Breaking the ranks of TV tradition with new strategies for coping with cable and dwindling advertising

TELEVISION'S CHANGING FACE

December 23, 1991|By Ellen James Martin

One of the first things Marcellus Alexander did when he arrived at WJZ-TV Channel 13 was to order the printing of a half-dozen oversized gold posters emblazoned in black lettering with his business philosophy: "The time you're most vulnerable is when you're ahead. Never let up."

The ABC affiliate may have led in overall ratings for 15 years, but Mr. Alexander, WJZ's vice president and general manager, is acutely aware of the fragility of ratings.

In the Brave New World of television fragmentation, the other two Baltimore-based major network affiliates have gained in the ratings race. He also has to worry about the growth of cable, the rise of the area's two independent stations, and the steady increase in home video viewing. And recently, he has confronted a decrease in revenue from advertising, as well as a weakening of network financial support.

"There's the old cliche that 'If it ain't broke, don't fix it.' Nothing could be further from the truth at our station. In our business, when you stop having new ideas in the pipeline and executing them, that's when you're in trouble," says the 40-year-old Mr. Alexander.

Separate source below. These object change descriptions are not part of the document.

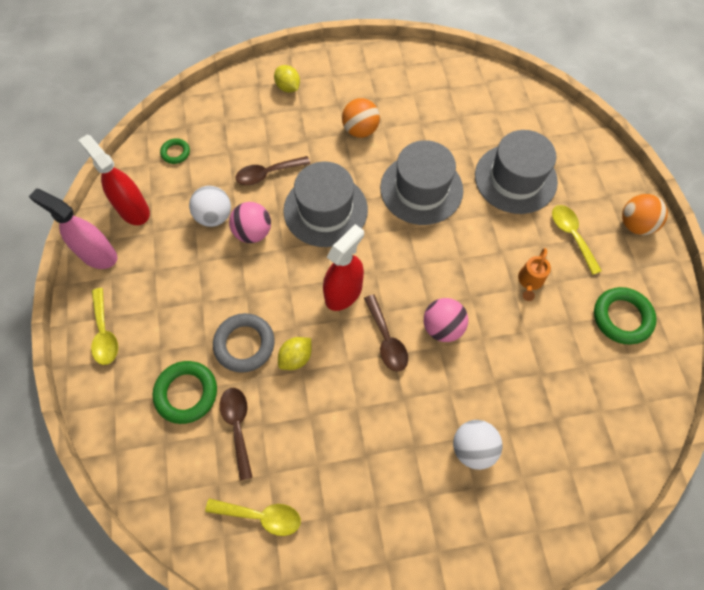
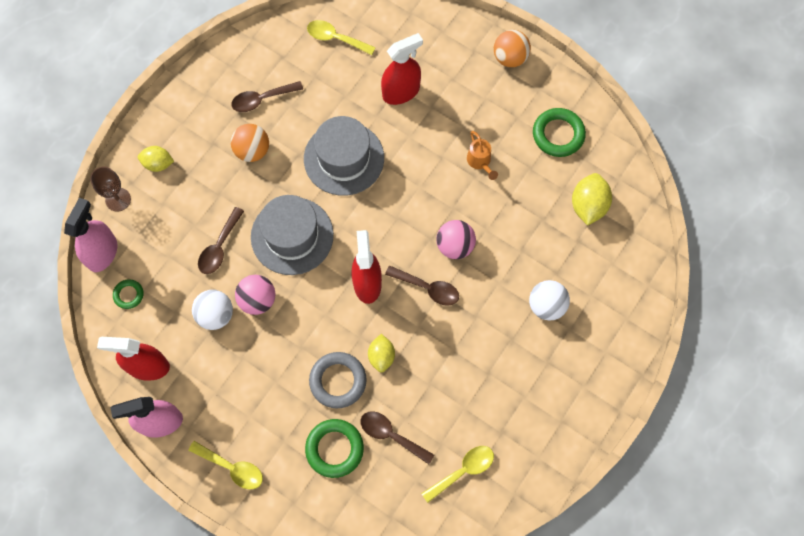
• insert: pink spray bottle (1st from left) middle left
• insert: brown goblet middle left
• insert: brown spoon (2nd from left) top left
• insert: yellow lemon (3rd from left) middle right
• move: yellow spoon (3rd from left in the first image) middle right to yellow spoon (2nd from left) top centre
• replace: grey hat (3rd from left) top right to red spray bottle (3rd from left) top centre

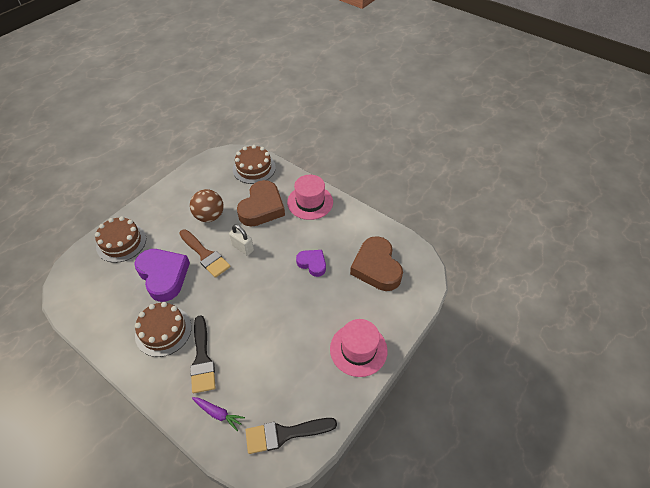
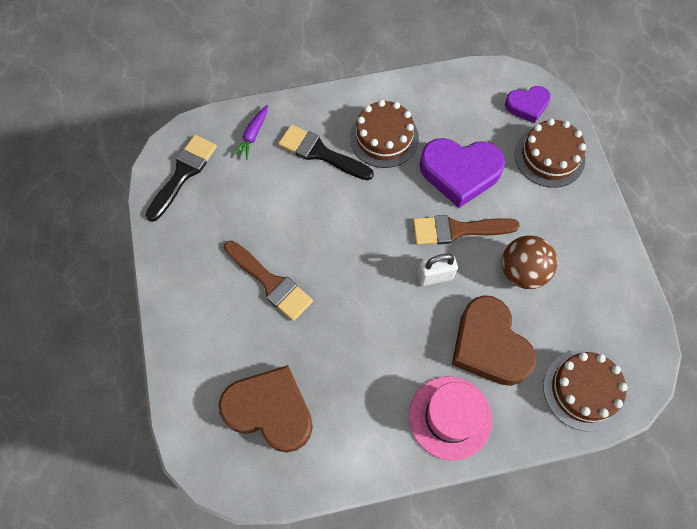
• delete: pink hat (2nd from left) bottom centre
• insert: brown brush (1st from left) centre
• move: purple heart (2nd from left) centre to top right
• rotate: purple carrot bottom centre = top centre 45 degrees counterclockwise

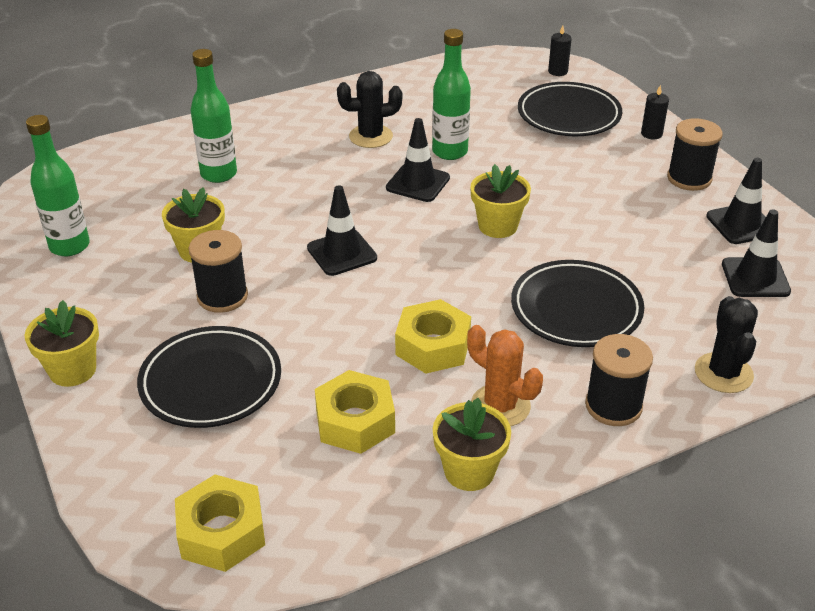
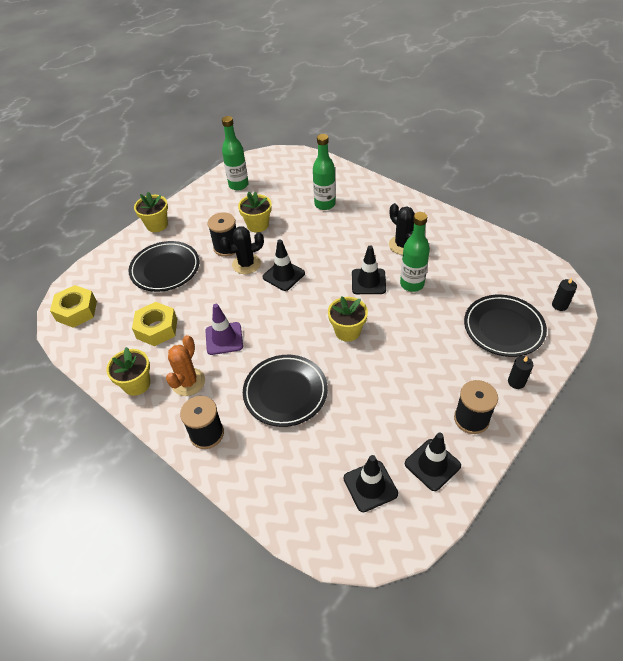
• move: black cactus (2nd from left in the first image) middle right to black cactus (1st from left) centre
• replace: yellow nut (3rd from left) centre to purple traffic cone centre

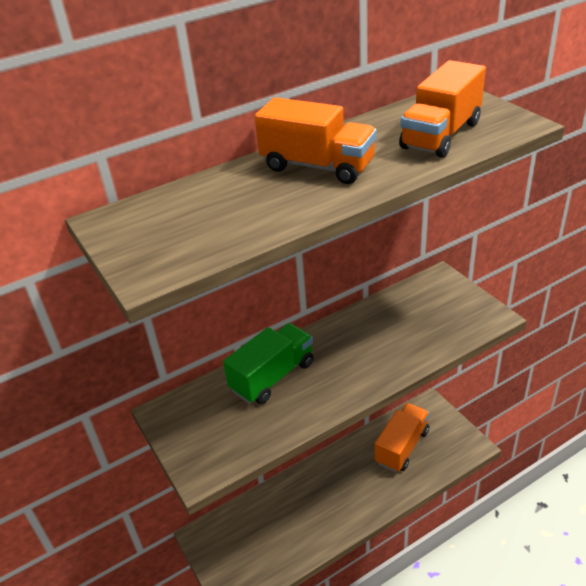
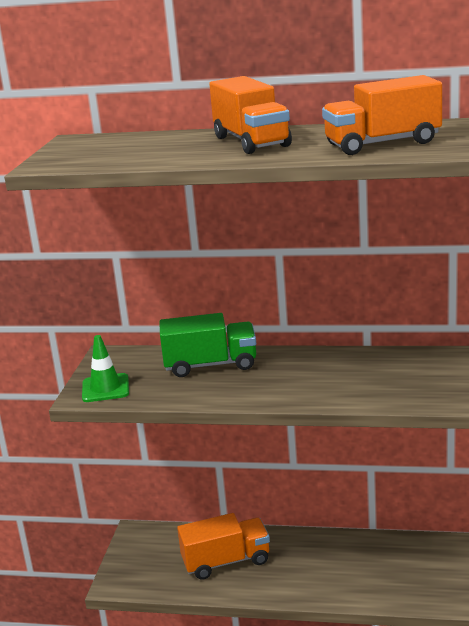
• insert: green traffic cone middle left
• move: orange truck (2nd from left in the first image) bottom right to orange truck (1st from left) bottom centre

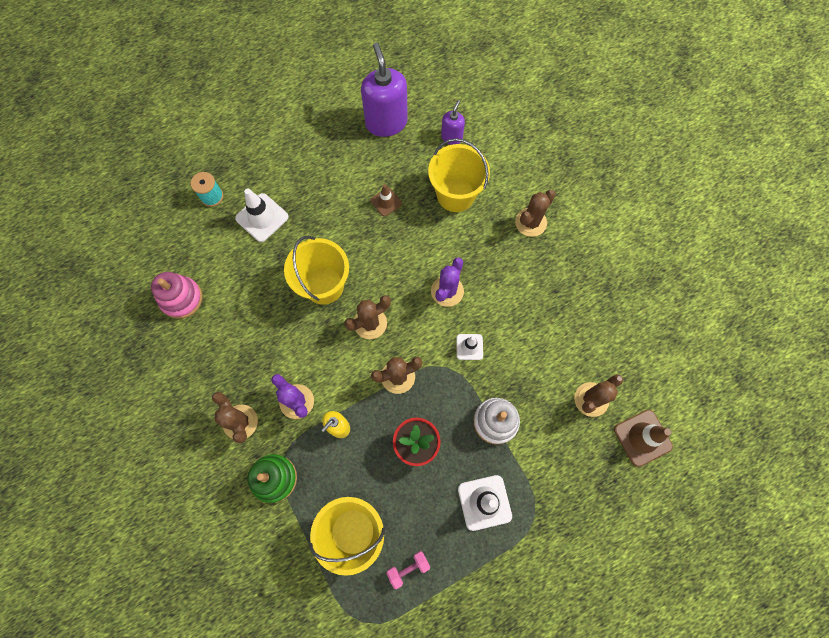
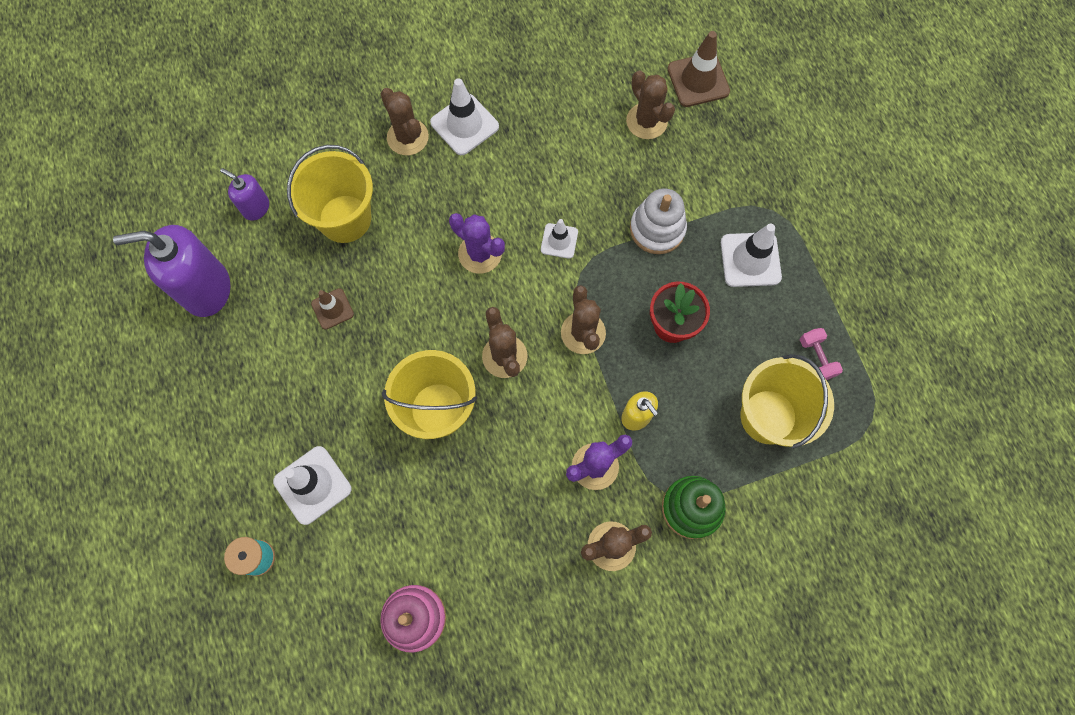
• insert: white traffic cone (2nd from left) top centre

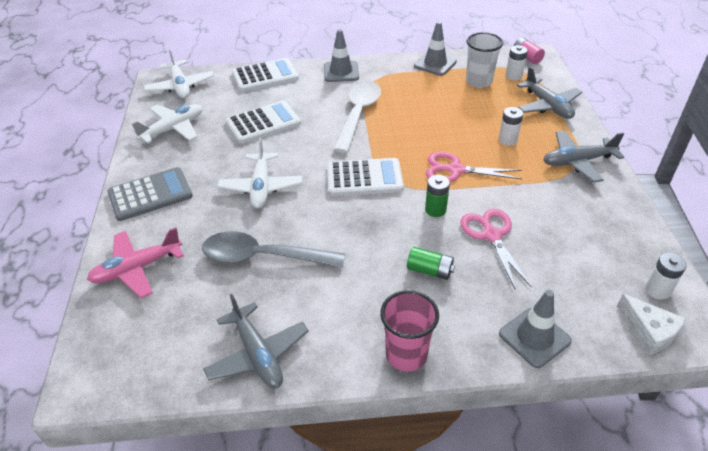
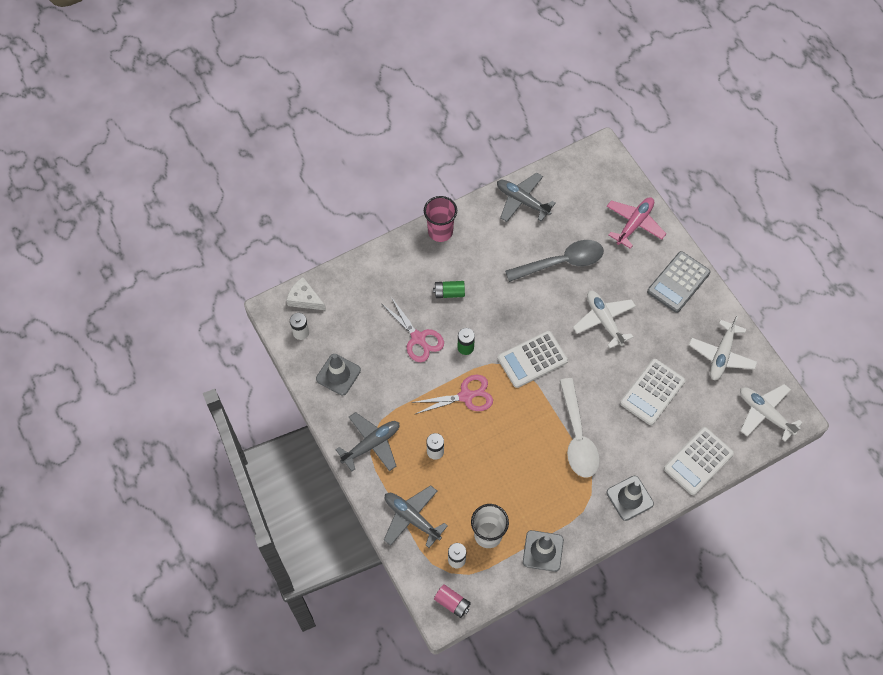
• move: grey traffic cone (3rd from left in the first image) bottom right to grey traffic cone (1st from left) centre

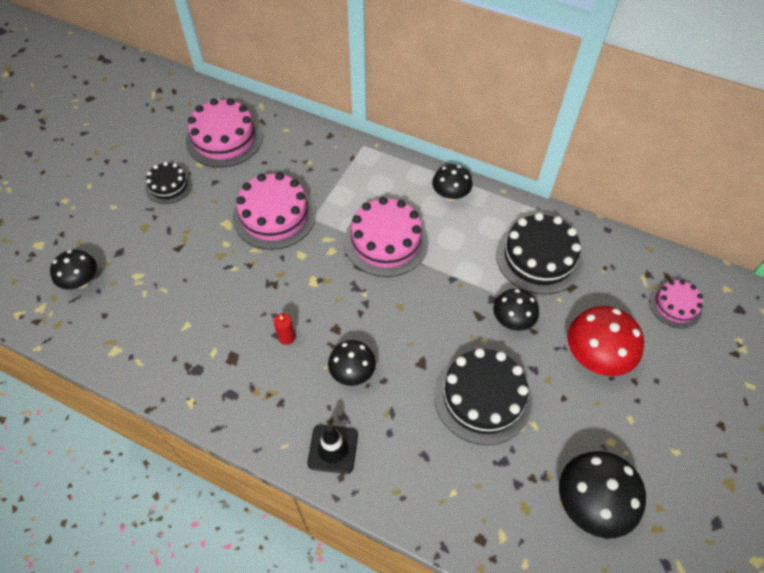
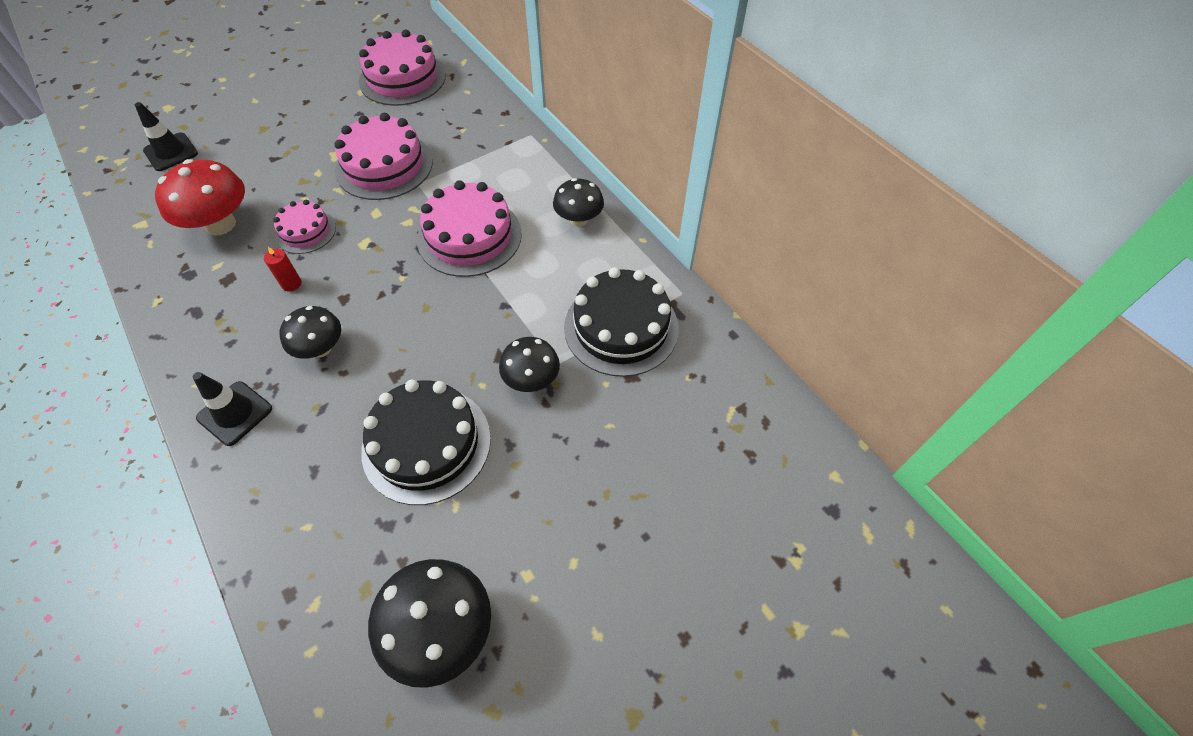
• delete: black cake (1st from left) top left
• move: red mushroom middle right to top left
• move: pink cake (4th from left in the first image) middle right to pink cake (1st from left) top left
• replace: black mushroom (1st from left) middle left to black traffic cone (1st from left) top left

To cope in the new era, Mr. Alexander has laid off employees, executed a broad cost-cutting and restructuring program and zTC canceled expensive local productions -- including the nightly "Evening Magazine" that went off the air last December. He is also breaking television tradition by forging some unusual ties with rivals -- ties that generate revenue but carry substantial risk.

One of the first ventures will involve "cable alliances."

Starting in February, WJZ will provide five-minute news breaks at least eight times a day to United Artists Cable in Baltimore and Comcast Cable in Baltimore County. News breaks will be produced with WJZ anchors and video at the station's studios on Television Hill and transmitted by microwave to the cable companies.

"In essence, such alliances give us two shots at an audience instead of one," Mr. Alexander says. "We provide the product and will share the revenue with the cable systems from the ad sales. What we also get is exposure for our anchor talent on another credible news source."

But to other TV executives who've lived for years with intense competition, the notion of providing support to a rival channel is threatening. "Isn't that like eating your young?" asks Tom Griesdorn, general manager at WXYZ-TV in Detroit.

The biggest danger with alliances: Viewers who tune into your news programs on cable will become more frequent cable viewers. And that could affect ratings.

But Mr. Alexander, something of an iconoclast in the television industry, says it's better to align with cable than to battle it independently.

"It's a calculated risk. People are watching cable in increasing numbers anyway. And the additional exposure of our talent, along with the upside revenue potential, makes this alliance worth it," Mr. Alexander says.

Still, he stresses that WJZ's emphasis will remain on newscasts and programming that airs on Channel 13.

Mr. Alexander also plans to bring the station into the era of "cross-promotion" with cable. This could involve extended coverage of major news events, such as a City Hall debate, by the WJZ news organization. Such coverage could be aired on local cable channels, rather than WJZ, but would be promoted by WJZ. Details of such an arrangement have not been worked out.

The cross-pollination going on between WJZ and its competitors is still in its earliest phase, says Mr. Alexander -- hinting that tighter relationships could follow.

WJZ, like other network affiliates, is searching for ways to replace lost "network compensation." In the face of severe financial problems at the network level, such funding -- which pays affiliates for carrying network shows -- is falling. For ABC stations, it slid about 5 percent in the last two years, and industry analysts predict that it could completely evaporate in three more years.

Advertising revenue is falling, too. Network affiliates throughout the United States have suffered an average of 8 percent decline in ad revenue in 1991, says Chuck Sherman, of the National Association of Broadcasters in Washington.

"What distinguishes the great manager from the good manager is that he can find revenues in these lean times," says Gary Stokes, executive producer of "Eyewitness News," WJZ's evening news broadcasts, featuring Al Sanders and Denise Koch as anchors.

To be sure, WJZ, like most other network affiliates, remains profitable.

Advertising revenues have eroded but, due to cost-cutting efforts, WJZ is still yielding the healthy 25 to 35 percent net profit margin it did through much of the 1980s, Mr. Alexander says. He declines to provide further details, though he notes that total Baltimore-area television revenues declined 10 percent to $150 million from 1990 to 1991.

Generating revenue is a far more difficult chore than it once was, Mr. Alexander says.